## Available records
%%
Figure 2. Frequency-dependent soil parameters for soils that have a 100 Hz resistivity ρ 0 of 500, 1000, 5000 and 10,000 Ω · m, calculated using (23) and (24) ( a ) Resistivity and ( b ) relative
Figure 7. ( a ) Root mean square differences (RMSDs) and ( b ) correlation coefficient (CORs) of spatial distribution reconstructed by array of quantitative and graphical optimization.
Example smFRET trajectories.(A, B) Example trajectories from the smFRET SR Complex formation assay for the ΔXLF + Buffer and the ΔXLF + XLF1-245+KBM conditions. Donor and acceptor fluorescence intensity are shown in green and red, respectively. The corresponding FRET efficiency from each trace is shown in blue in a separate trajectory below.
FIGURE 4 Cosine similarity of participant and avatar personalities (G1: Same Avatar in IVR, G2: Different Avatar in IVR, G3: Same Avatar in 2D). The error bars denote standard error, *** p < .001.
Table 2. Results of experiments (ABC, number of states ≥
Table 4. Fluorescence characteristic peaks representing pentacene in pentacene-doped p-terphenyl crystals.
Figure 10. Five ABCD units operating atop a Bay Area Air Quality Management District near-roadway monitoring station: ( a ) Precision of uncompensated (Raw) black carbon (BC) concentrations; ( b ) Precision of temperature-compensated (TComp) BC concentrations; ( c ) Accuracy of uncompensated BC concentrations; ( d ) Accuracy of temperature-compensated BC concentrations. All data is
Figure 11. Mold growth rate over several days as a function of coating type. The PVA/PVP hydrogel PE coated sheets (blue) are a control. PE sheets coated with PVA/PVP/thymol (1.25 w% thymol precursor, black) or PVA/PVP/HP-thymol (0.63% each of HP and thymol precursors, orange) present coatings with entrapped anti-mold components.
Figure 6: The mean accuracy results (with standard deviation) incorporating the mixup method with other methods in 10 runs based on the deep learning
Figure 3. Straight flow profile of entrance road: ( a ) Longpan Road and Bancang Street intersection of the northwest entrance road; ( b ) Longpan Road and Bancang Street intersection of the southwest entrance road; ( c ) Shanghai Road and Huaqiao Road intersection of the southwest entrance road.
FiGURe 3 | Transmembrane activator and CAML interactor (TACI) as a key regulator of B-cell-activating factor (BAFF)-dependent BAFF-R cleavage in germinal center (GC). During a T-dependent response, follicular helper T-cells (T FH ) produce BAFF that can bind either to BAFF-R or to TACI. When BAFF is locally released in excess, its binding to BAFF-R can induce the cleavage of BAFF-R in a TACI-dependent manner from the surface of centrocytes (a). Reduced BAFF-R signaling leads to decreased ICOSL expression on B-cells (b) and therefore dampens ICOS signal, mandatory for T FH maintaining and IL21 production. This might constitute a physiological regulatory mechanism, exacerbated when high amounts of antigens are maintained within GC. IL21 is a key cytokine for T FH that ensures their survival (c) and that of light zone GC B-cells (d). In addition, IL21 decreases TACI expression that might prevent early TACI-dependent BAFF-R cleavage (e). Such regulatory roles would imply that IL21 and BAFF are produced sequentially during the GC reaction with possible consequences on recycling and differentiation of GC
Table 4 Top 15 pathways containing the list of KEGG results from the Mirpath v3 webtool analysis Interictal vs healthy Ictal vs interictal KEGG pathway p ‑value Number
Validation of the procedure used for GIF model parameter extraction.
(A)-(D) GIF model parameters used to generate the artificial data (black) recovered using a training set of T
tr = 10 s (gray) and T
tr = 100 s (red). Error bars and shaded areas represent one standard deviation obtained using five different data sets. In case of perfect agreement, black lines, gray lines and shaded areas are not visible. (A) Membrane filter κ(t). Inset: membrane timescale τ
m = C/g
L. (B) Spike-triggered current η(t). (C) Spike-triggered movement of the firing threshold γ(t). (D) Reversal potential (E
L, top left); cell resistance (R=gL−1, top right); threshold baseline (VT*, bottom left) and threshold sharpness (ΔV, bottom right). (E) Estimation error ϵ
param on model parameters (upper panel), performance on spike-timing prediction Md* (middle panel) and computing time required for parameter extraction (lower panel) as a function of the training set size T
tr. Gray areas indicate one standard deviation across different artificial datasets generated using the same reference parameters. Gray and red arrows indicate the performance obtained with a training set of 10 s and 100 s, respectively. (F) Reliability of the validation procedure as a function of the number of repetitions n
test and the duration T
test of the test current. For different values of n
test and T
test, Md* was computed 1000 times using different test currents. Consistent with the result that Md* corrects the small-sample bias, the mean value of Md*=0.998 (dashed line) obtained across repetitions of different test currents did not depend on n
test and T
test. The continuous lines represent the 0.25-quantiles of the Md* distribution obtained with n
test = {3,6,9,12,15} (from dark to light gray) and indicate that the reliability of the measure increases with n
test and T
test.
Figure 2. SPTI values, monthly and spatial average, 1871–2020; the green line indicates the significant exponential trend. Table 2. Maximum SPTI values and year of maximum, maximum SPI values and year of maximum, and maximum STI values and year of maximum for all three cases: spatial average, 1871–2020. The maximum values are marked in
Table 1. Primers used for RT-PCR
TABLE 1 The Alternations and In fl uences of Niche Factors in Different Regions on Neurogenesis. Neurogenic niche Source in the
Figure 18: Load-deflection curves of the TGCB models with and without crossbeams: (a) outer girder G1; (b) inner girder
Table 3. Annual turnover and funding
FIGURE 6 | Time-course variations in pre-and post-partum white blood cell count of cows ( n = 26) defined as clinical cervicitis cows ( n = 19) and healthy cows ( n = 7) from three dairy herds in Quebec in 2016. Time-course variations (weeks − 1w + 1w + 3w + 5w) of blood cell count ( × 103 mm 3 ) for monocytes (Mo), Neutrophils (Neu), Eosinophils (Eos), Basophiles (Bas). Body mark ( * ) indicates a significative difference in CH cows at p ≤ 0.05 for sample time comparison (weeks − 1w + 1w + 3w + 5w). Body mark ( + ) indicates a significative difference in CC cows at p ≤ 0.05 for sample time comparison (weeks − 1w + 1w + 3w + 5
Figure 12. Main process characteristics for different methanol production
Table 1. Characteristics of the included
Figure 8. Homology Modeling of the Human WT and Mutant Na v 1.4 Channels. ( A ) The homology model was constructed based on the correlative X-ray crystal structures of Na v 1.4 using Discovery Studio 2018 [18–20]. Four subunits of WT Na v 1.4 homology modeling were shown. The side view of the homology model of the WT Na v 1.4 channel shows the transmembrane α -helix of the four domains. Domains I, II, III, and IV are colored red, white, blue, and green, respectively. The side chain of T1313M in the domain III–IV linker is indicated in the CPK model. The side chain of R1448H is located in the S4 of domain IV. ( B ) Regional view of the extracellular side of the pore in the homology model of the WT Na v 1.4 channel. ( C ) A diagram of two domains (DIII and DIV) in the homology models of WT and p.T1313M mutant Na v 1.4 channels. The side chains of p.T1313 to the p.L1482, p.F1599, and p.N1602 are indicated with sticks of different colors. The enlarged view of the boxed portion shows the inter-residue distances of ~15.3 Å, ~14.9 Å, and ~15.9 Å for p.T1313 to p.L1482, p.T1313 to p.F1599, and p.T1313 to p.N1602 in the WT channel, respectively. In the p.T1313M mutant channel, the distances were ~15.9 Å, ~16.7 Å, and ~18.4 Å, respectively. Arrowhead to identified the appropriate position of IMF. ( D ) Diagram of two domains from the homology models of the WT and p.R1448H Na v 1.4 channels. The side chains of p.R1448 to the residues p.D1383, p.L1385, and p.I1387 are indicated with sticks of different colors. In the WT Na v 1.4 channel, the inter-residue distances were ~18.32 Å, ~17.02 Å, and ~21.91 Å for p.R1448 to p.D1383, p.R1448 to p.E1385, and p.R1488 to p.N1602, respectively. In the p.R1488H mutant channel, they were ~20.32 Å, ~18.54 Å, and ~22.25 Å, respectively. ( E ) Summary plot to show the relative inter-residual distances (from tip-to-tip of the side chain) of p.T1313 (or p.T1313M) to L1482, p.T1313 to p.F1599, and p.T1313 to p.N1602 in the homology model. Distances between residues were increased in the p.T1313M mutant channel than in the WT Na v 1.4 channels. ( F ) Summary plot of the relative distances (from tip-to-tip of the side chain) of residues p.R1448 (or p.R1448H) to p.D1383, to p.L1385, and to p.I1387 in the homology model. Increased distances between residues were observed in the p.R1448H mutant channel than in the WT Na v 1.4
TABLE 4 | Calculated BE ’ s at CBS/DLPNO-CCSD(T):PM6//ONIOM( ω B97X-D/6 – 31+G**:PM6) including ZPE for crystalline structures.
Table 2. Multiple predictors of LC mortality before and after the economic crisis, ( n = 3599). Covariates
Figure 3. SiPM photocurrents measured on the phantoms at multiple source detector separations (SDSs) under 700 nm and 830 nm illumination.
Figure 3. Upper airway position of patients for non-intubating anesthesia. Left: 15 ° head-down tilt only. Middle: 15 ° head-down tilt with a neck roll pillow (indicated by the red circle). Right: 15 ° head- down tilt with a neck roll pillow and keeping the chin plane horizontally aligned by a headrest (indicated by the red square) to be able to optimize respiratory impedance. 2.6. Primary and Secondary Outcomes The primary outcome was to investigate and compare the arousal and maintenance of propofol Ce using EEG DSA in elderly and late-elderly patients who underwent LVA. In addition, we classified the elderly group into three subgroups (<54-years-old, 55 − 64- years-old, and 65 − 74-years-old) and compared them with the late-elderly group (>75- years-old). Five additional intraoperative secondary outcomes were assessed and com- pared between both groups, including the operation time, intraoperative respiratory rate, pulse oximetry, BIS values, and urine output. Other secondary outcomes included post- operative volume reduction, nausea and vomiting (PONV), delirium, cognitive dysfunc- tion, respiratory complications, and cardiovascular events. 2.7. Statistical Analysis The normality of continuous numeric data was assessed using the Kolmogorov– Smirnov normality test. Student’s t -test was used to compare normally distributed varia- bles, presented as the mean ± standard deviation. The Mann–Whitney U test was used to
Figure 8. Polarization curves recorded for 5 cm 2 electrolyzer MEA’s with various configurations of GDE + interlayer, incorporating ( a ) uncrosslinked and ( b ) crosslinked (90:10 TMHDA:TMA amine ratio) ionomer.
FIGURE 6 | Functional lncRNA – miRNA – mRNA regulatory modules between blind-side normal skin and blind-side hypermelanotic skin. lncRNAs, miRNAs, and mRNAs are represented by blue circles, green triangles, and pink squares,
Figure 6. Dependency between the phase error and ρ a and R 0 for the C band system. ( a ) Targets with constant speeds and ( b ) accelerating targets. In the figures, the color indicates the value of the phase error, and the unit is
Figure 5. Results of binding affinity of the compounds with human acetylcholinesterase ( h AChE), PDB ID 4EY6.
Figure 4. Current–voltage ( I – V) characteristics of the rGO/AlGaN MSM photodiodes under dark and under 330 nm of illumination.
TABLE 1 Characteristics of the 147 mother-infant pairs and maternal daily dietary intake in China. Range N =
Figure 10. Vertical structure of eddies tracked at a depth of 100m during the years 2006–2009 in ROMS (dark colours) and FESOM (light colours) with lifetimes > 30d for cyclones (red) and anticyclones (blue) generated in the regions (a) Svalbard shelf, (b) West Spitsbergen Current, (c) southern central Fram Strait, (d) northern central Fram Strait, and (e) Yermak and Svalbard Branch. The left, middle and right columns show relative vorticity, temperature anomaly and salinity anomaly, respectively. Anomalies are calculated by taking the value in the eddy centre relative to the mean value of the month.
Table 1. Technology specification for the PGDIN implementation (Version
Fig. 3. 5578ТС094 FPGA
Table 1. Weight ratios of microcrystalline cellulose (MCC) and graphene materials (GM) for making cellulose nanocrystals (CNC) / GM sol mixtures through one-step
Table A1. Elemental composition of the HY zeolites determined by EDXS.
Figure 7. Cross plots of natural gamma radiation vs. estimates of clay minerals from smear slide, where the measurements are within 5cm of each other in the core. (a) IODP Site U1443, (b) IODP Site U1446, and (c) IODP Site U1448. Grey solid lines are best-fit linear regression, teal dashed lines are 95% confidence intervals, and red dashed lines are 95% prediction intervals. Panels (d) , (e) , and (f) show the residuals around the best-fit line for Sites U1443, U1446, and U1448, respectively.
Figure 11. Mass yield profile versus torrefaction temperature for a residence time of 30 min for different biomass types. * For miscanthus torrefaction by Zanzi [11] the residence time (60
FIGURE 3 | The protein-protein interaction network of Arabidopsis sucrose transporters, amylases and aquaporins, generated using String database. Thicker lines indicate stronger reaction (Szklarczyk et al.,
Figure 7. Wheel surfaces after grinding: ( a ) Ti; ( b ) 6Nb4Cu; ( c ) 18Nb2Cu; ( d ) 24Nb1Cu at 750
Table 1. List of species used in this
%%
## Directions for this task
Could you show every line of the listing that holds the string "bars"?

## Problem solution
FIGURE 4 Cosine similarity of participant and avatar personalities (G1: Same Avatar in IVR, G2: Different Avatar in IVR, G3: Same Avatar in 2D). The error bars denote standard error, *** p < .001.
tr = 100 s (red). Error bars and shaded areas represent one standard deviation obtained using five different data sets. In case of perfect agreement, black lines, gray lines and shaded areas are not visible. (A) Membrane filter κ(t). Inset: membrane timescale τ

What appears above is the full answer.